Photograph by Simon Ottenberg 1959-60
EEPA
2000-007-0973783/1959-1960
Eliot Elisofon Photographic Archives
National Museum of African Art
Smithsonian Institution

Renowned anthropologist, Dr Simon Ottenberg,  took this photograph in the Afikpo region of southeastern Nigeria during his 1959-1960 research. The original caption says, “The Ogboni Society coming from a meeting at Onitsha, the city on the Niger River, during a trip to visit Richard and Helen Henderson, conducting research in the old town at Onitsha.
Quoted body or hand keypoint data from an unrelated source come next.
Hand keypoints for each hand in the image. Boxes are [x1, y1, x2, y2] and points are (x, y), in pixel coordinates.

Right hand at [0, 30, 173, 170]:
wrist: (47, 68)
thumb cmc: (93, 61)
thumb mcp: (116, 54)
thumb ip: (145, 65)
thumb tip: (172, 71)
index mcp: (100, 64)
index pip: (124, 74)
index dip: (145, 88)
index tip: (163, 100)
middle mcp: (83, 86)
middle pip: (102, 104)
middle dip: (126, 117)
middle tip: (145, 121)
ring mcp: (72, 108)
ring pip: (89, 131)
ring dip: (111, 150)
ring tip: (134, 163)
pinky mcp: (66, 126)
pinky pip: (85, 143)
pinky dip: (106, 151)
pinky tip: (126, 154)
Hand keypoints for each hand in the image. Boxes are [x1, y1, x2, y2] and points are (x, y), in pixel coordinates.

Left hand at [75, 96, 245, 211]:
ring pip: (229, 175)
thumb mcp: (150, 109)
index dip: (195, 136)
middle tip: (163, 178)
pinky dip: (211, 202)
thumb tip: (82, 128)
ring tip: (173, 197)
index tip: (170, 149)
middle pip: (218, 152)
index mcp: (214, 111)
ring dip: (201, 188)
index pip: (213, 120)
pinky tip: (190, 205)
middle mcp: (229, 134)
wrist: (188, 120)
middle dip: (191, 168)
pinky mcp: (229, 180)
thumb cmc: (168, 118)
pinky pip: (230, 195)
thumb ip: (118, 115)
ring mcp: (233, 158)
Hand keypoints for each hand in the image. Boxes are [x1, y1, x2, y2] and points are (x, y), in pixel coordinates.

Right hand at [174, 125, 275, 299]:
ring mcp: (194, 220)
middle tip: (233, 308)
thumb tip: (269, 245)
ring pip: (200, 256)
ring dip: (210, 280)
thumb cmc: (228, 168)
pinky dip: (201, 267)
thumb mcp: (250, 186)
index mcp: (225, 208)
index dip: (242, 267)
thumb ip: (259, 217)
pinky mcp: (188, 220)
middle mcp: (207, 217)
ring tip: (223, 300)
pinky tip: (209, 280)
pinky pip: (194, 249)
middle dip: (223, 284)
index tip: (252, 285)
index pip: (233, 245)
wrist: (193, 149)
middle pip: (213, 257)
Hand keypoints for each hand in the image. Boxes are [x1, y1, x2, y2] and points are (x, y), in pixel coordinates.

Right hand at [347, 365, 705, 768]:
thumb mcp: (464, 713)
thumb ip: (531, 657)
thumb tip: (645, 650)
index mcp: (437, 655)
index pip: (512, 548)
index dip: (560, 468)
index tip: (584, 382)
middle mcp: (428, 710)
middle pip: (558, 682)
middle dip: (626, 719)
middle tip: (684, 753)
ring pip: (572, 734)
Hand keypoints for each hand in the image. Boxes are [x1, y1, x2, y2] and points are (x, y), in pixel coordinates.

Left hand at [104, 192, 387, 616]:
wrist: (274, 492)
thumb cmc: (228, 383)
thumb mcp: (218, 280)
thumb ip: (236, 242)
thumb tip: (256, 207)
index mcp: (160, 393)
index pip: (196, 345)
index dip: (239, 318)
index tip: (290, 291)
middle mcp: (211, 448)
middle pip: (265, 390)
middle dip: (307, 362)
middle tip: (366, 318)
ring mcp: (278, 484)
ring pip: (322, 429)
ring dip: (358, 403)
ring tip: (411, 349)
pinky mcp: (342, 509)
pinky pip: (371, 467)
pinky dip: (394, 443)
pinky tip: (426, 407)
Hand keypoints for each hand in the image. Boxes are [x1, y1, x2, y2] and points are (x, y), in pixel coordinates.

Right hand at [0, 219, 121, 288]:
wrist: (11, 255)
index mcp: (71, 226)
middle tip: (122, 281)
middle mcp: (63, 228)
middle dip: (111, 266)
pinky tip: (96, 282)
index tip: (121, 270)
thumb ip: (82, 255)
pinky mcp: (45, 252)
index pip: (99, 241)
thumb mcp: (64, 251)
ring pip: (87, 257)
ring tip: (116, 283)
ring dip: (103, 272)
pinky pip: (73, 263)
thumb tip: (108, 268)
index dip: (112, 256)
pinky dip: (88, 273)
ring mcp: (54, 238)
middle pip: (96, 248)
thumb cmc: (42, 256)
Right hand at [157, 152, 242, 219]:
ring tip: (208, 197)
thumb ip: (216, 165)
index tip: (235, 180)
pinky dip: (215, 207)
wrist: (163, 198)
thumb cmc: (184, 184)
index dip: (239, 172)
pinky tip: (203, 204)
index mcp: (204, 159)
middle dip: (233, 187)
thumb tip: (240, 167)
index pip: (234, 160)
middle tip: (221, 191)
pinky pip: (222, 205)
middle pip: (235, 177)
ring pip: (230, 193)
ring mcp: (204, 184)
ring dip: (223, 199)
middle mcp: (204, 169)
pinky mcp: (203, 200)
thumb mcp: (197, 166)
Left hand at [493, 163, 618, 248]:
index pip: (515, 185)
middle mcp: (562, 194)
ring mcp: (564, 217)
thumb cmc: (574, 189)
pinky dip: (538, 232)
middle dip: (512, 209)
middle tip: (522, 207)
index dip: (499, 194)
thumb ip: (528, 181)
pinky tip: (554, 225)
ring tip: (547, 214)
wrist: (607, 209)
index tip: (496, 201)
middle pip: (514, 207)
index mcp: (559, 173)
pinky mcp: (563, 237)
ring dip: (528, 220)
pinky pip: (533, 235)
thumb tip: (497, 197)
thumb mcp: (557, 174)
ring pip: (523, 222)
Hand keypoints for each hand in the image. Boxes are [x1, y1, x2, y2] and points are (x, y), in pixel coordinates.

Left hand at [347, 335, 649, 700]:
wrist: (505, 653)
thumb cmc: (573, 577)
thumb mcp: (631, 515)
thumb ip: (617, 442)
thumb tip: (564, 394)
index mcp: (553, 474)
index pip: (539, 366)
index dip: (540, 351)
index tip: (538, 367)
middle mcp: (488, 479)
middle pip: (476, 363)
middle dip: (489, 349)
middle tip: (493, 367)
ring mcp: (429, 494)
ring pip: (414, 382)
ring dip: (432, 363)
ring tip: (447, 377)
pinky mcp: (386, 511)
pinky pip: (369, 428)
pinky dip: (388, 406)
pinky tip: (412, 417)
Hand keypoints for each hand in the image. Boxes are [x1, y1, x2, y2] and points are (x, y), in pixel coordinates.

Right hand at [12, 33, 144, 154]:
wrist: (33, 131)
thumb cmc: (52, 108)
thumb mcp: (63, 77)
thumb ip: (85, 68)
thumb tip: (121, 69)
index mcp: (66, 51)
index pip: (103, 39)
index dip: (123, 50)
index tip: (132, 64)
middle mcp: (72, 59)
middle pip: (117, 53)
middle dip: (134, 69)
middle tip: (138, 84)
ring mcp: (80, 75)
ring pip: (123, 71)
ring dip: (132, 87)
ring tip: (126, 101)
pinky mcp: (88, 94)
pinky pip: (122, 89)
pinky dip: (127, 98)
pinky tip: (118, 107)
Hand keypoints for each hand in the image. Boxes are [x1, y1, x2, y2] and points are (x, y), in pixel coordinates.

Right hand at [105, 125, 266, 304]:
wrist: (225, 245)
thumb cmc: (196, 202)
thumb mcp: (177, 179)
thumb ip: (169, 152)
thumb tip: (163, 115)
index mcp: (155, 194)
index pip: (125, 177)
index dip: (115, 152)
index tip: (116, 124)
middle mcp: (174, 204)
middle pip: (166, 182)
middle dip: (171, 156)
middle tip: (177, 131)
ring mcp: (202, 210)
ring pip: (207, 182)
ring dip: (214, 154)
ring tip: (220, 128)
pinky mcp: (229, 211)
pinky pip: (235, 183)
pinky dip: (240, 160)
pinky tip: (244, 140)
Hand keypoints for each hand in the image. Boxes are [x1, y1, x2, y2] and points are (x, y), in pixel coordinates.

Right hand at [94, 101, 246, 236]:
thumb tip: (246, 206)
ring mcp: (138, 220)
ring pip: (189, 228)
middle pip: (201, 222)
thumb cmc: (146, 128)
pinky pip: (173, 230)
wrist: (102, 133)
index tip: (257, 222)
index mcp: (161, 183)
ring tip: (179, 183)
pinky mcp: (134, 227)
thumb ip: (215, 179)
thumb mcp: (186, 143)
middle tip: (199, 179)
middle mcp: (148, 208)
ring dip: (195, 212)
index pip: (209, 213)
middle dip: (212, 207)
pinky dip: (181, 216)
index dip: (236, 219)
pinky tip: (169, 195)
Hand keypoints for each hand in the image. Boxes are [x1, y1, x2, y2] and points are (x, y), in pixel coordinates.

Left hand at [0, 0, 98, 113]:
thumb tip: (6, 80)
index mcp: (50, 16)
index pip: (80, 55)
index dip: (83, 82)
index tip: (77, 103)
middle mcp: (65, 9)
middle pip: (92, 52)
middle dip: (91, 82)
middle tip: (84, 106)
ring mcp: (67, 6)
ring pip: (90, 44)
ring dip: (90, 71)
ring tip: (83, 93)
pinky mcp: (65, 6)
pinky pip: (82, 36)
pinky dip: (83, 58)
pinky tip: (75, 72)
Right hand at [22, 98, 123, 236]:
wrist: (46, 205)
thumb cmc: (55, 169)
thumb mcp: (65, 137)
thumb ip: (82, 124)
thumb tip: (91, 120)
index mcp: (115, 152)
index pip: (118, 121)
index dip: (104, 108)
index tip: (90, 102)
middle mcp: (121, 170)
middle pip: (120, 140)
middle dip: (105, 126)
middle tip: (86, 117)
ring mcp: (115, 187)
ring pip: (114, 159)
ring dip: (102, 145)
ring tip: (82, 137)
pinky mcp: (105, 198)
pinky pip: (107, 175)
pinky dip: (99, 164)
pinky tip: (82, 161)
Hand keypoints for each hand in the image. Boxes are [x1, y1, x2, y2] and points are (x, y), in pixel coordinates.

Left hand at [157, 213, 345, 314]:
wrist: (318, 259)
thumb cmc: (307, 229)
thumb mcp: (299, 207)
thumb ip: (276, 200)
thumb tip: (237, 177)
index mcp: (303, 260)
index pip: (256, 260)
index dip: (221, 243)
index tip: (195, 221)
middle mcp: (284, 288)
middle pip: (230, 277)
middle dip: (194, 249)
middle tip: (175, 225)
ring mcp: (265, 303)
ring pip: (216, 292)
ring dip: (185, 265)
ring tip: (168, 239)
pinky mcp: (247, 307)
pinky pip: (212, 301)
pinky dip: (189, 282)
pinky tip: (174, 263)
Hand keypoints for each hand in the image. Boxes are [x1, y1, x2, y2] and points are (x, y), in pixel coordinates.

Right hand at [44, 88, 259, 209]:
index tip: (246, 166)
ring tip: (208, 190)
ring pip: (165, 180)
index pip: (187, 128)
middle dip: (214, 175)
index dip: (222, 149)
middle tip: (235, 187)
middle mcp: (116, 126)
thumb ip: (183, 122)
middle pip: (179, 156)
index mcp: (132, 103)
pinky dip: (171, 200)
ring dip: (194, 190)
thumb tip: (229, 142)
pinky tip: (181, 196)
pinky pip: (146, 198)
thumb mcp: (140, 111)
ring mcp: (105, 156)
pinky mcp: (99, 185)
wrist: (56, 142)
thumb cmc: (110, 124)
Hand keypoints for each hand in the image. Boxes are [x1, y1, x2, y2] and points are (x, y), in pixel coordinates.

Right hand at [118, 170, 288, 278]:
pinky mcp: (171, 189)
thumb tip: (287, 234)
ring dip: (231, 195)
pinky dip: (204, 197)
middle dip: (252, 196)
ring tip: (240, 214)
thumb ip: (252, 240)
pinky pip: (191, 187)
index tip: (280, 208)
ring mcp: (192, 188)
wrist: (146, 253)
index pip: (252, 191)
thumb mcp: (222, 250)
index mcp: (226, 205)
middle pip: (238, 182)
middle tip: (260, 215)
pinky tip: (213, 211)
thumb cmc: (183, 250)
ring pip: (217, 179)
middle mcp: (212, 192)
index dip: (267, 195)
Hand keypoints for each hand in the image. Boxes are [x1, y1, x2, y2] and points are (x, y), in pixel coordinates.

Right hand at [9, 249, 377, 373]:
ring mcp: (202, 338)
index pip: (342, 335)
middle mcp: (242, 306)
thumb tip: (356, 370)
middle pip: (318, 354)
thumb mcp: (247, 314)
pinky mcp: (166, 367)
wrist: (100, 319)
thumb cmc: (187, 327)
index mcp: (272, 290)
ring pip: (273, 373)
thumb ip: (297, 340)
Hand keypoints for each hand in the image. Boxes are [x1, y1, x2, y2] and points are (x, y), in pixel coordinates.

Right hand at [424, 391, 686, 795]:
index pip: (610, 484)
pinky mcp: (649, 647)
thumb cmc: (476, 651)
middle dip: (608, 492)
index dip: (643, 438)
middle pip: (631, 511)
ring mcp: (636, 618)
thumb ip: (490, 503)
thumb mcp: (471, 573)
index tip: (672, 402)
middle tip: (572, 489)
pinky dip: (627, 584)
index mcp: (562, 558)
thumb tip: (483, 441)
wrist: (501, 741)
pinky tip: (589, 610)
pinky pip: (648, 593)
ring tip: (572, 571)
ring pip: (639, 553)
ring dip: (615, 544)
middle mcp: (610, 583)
These were Igbo members of Ogboni, which is primarily a Yoruba society.”

The Ogboni society, also known as Oshugbo in the Egba and Ijebu areas of southwestern Nigeria, is an association of accomplished elders in parts of Nigeria, Benin, and Togo.  Members perform a range of religious and political practices, including meting justice for crimes and disputes, installing and deposing kings, and overseeing burial rites. Ogboni members recognize the underground as a spiritual force that unites humankind and witnesses all wrongdoings. Ile, the deity or omniscient spiritual force of the underground, is central to Ogboni beliefs, art, and practices.

The Earth Matters exhibition includes both insignia of office and figures from the meeting house of a Yoruba Ogboni (or Oshugbo) society.  These edan (staffs or insignia of office) and onile (society figures) demonstrate the importance of concepts of the earth to Ogboni. In the ease with which their motifs can be identified, the figurative pair of copper alloy edan suggest the knowable world: male/female, old/young…  and yet beneath each figure is a non-descript iron shaft.  Made from an ore of the earth, these shafts allude to things we cannot know: the unknowable world of the divine and the underground.  Likewise, the terracotta onile figures are made of a material of the earth that alludes to the power and knowledge beyond mere mortal comprehension.